Pictures with lens parameters:
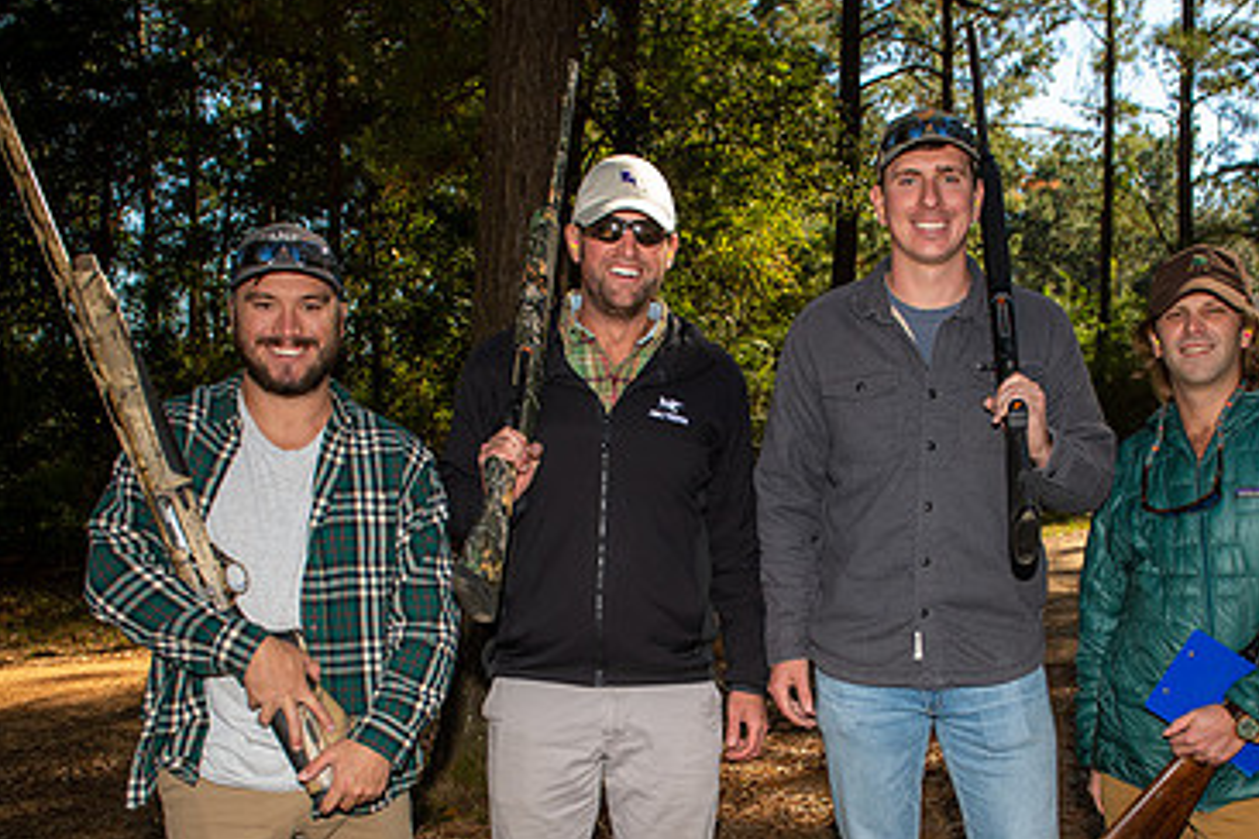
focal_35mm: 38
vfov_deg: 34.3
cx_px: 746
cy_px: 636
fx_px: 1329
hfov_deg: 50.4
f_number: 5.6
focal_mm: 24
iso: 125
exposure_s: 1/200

* * *

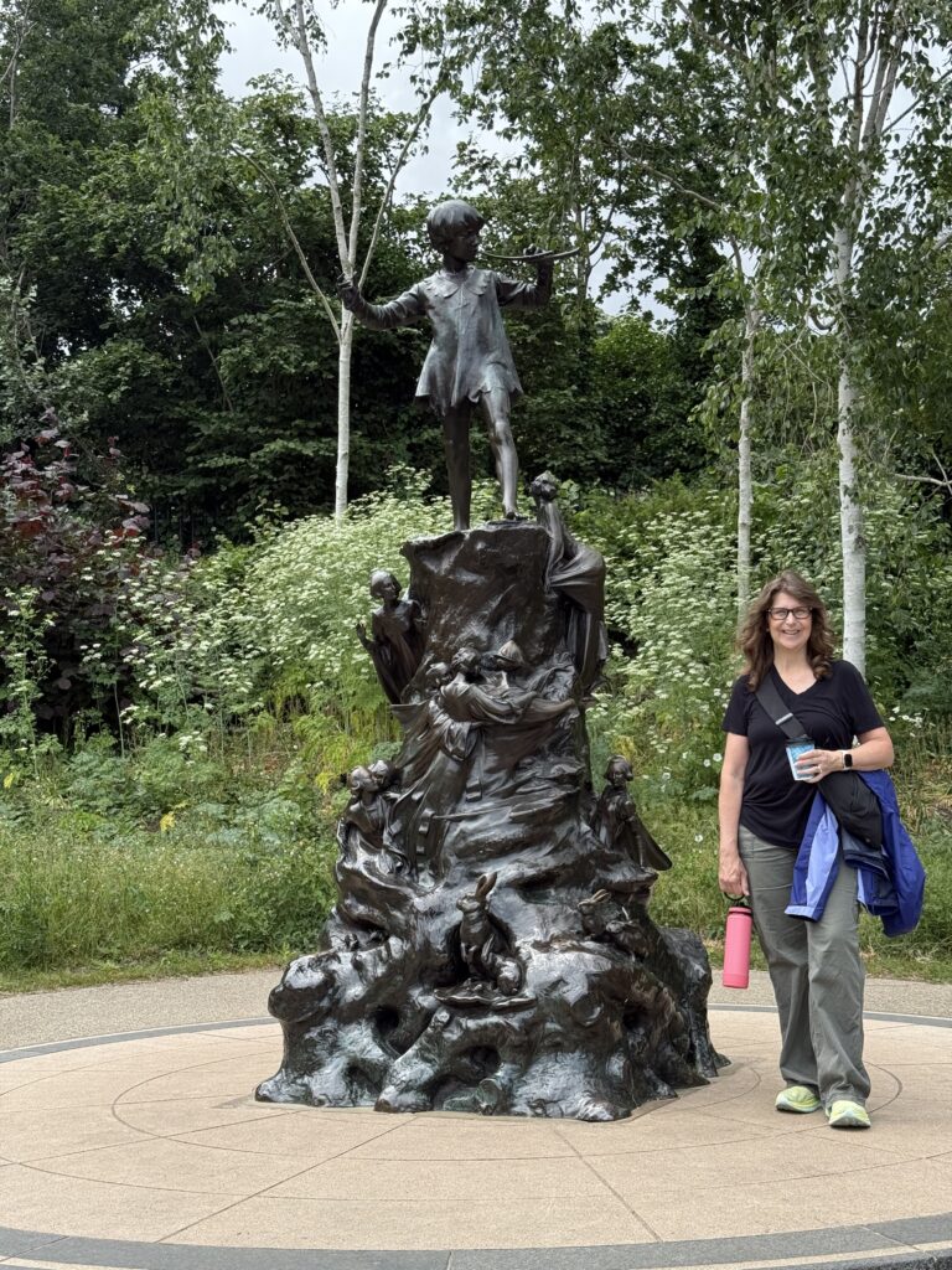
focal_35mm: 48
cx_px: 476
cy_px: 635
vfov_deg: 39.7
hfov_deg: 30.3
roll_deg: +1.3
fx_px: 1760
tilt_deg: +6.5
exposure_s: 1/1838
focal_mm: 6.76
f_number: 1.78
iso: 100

Prompt: Write down again, exactly as given, only the lines above that fall from the line with "focal_35mm: 38" to the line with "exposure_s: 1/200", inclusive.

Worked solution:
focal_35mm: 38
vfov_deg: 34.3
cx_px: 746
cy_px: 636
fx_px: 1329
hfov_deg: 50.4
f_number: 5.6
focal_mm: 24
iso: 125
exposure_s: 1/200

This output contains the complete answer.